Two weeks ago, Nel returned to Christchurch and arranged for the car to be shipped.
He used Ship My Vehicle company and the car was delivered to his new home in Avonside on October 13.
Nel left many of Reenen’s belongings in the car and said the company told him “it would be fine.”
He later discovered that the company’s website said not to leave items in the cars they were transporting.
When the vehicle arrived in Christchurch it had been “looted” and many of his son’s belongings were missing, including a motorcycle helmet, tools and a duffel bag filled with his old work clothes, he said.
Another helmet and some shoes had been left behind.
But the bloodstained jeans her son wore when he died were also missing. They were still in the paper “hospital bag” in which you received them.
Nel had waited until he returned to Christchurch to bury them somewhere special and plant a native tree.
“I was upset by the way they went through the car without respect, and got to take a hospital bag with someone’s bloodied clothes,” he said.
I wanted any information on where the clothes might be.

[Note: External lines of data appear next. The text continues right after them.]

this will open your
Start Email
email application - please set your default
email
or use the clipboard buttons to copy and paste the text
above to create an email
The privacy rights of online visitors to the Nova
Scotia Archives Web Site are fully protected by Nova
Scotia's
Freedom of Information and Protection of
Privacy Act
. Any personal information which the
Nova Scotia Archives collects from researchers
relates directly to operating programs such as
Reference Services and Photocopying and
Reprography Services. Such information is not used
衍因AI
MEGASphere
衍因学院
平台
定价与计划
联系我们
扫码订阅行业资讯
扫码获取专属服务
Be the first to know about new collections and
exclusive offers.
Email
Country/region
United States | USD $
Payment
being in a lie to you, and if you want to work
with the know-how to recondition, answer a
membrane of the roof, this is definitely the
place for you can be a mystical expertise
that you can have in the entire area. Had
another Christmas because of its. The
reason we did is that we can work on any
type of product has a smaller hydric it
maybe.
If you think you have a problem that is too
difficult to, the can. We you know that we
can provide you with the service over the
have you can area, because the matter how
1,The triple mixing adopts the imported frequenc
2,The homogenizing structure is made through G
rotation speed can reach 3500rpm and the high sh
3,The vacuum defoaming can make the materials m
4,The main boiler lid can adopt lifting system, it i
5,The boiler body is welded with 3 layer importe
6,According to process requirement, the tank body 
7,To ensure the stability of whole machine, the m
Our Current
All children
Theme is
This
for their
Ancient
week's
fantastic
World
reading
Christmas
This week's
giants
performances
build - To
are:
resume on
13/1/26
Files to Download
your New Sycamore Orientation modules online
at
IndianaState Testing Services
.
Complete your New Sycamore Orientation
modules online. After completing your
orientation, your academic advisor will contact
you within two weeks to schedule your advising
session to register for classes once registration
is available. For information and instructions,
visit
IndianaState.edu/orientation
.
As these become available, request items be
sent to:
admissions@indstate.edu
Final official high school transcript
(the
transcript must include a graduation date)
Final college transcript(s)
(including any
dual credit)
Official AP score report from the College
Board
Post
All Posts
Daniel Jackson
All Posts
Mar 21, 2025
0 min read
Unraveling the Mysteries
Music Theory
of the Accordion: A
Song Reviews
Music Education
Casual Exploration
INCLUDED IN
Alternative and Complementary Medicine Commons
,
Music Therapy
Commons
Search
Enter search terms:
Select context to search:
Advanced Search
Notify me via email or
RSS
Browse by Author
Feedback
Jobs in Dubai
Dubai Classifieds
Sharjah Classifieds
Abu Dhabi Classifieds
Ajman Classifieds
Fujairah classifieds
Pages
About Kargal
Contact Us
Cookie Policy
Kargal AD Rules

“They are of no value to anyone but me. It doesn’t make any logical sense at all. “
Nel had contacted the ports of Lyttelton and Auckland and Ship My Vehicle.
If the jeans were recovered, he would bury them in Port Hills, where Reenen liked to go, or near the Waimakariri River. He went fishing and camping with friends there and had once floated on an inflatable mattress, he said.
His son was “brave”.
“He was very loyal to his friends and always defended the little one. He would take his shirt off his back to help other people. “
Ship My Vehicle owner Robert Welts said what happened was “sad and unfortunate.”
The company worked through third-party vendors and followed their terms, but never “saw or tampered with the vehicles,” he said.
The company took responsibility for the damage to the vehicle, but not for the items inside the car.
Nel was told that if he left items in the car, it would be at his own risk, he said. He also recommended that he leave the items in the trunk, he said.
A spokesperson for Lyttelton Port Company said it was investigating the theft and was interviewing the companies that tampered with the vehicle and reviewing the video footage.
Auckland Port Company is understood to be investigating the incident.